* _What you need to do_
In the following listing, find the lines containing "median" and report them.

* _Exercise material_
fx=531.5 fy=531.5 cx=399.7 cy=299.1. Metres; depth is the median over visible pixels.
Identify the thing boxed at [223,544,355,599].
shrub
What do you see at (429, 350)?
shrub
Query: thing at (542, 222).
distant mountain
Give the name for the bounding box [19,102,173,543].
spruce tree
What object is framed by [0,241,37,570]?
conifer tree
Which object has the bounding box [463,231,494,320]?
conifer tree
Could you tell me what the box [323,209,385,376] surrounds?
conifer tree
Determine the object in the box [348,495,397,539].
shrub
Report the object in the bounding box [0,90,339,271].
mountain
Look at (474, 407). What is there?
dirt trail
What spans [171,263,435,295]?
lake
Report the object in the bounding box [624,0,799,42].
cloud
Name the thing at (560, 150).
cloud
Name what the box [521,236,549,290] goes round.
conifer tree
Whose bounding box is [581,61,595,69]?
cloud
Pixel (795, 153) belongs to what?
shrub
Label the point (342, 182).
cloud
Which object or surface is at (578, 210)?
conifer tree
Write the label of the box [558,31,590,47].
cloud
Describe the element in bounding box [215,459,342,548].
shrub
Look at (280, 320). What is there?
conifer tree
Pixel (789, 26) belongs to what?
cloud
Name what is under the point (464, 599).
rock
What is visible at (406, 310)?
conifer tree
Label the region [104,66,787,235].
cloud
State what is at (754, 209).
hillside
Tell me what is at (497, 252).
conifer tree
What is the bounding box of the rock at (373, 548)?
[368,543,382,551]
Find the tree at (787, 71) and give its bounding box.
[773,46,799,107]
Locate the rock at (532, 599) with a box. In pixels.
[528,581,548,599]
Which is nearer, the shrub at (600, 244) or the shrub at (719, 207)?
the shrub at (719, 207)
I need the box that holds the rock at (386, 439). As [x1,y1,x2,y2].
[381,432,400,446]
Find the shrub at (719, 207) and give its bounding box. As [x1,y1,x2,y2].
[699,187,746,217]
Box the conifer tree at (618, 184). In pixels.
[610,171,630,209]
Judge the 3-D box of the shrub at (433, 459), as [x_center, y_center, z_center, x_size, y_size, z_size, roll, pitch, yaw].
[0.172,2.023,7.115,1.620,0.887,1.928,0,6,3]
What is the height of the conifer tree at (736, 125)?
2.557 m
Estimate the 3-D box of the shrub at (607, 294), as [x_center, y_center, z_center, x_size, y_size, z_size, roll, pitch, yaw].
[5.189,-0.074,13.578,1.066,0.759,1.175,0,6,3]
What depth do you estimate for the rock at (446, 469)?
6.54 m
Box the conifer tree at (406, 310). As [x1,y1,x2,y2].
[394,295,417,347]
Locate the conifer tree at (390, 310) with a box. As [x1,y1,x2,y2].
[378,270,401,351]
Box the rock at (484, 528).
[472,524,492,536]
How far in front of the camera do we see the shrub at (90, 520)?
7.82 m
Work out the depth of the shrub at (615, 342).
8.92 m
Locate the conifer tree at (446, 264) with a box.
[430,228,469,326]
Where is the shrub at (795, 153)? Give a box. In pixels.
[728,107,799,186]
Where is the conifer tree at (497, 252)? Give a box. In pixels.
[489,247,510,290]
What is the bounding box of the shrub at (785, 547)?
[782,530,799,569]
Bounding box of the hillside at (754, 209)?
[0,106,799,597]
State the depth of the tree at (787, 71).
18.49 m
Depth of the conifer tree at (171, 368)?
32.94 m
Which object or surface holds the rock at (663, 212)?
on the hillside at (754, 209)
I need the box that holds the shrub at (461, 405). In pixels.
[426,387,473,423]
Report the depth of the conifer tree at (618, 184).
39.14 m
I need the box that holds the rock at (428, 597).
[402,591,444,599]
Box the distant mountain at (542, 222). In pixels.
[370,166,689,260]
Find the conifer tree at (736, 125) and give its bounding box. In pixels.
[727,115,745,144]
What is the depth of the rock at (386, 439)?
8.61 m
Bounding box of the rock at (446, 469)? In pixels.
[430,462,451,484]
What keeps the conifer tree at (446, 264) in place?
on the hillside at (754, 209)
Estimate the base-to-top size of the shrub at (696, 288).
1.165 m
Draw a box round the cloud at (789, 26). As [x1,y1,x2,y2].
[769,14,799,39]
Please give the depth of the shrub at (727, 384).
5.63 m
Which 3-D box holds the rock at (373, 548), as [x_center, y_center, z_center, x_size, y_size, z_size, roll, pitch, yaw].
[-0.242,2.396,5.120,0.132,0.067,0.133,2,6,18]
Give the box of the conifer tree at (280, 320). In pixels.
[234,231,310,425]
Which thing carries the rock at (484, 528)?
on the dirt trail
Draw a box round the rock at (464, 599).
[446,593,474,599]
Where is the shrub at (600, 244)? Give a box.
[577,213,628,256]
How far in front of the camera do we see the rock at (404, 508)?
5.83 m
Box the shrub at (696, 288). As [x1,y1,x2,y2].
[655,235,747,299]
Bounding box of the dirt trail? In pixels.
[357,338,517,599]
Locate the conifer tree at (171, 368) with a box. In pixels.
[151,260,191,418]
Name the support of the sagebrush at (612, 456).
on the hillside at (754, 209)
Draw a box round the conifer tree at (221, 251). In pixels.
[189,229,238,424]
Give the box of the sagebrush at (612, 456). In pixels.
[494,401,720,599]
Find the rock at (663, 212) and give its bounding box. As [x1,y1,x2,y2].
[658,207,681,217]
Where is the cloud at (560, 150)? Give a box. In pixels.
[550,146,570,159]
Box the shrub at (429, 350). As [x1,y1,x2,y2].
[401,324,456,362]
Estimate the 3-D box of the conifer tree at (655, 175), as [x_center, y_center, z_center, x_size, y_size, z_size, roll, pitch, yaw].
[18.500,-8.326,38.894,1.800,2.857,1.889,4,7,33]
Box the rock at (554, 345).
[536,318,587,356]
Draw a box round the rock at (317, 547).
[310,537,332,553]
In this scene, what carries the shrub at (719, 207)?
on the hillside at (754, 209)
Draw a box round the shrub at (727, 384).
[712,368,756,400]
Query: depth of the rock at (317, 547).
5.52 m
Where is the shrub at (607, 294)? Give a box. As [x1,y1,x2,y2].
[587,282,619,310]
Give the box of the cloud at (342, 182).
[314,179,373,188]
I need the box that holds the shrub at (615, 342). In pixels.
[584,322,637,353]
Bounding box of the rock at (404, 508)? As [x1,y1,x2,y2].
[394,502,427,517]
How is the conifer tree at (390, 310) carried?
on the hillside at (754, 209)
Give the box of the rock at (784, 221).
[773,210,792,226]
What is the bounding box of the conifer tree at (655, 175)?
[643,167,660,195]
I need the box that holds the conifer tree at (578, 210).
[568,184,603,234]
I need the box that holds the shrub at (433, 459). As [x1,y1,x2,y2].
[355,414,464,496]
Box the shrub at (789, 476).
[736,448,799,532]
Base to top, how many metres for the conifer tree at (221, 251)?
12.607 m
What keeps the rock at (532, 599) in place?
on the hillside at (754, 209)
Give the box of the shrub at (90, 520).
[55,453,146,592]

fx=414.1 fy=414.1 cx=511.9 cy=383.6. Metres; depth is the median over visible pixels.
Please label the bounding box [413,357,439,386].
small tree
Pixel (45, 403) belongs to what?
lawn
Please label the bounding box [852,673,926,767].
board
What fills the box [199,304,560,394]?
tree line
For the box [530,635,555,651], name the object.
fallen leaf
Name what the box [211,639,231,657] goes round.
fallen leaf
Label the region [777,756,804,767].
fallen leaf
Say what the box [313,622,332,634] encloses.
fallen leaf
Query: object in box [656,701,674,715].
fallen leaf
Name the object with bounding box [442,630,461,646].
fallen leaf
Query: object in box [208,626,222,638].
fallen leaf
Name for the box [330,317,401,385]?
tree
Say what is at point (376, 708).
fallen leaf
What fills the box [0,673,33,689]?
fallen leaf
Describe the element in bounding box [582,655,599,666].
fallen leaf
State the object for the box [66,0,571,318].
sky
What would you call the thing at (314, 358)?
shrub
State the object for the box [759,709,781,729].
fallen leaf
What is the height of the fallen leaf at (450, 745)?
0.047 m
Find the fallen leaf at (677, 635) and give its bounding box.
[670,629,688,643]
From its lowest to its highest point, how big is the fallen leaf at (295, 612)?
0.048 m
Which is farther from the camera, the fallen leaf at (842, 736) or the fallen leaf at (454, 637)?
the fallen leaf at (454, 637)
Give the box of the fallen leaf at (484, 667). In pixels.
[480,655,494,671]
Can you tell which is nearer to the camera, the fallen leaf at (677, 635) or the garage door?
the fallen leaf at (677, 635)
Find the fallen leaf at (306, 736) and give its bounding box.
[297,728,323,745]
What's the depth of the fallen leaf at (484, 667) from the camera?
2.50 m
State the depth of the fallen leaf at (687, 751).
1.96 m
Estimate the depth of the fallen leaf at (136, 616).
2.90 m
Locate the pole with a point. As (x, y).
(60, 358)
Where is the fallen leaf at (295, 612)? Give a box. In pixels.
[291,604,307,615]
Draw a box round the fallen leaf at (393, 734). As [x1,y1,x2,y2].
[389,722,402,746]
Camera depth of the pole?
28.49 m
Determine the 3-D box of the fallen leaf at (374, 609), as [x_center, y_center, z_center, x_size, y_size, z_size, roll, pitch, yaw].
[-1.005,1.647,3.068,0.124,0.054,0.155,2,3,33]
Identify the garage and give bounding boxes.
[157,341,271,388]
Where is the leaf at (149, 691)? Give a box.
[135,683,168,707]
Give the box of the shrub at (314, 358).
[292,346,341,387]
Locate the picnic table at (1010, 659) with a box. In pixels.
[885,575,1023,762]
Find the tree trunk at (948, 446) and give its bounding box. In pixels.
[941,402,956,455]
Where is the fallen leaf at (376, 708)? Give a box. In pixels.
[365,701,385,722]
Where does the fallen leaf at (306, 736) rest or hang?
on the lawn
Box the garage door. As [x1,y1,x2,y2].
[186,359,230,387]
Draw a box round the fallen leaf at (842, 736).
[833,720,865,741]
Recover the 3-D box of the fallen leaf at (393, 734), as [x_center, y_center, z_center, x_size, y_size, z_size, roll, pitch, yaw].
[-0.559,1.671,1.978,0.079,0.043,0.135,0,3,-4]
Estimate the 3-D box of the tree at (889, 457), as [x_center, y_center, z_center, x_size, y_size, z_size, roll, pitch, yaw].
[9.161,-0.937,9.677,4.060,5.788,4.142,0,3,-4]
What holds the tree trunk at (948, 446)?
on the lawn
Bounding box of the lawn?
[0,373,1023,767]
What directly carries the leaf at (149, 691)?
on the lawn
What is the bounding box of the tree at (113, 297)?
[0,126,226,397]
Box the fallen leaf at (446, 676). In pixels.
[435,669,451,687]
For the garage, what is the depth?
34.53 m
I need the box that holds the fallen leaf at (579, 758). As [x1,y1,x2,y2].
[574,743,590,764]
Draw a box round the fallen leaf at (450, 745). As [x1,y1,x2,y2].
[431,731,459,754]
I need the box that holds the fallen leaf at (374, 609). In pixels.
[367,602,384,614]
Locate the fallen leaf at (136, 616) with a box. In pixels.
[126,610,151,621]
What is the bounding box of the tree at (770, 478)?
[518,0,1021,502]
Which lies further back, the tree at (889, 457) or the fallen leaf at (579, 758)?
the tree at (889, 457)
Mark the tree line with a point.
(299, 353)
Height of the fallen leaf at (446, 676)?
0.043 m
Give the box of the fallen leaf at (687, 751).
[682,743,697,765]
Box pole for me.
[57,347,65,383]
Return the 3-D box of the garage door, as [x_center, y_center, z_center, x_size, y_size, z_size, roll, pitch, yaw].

* _Problem solution_
fx=531.5 fy=531.5 cx=399.7 cy=299.1. Metres; depth is the median over visible pixels.
fx=414.1 fy=414.1 cx=511.9 cy=383.6. Metres; depth is the median over visible pixels.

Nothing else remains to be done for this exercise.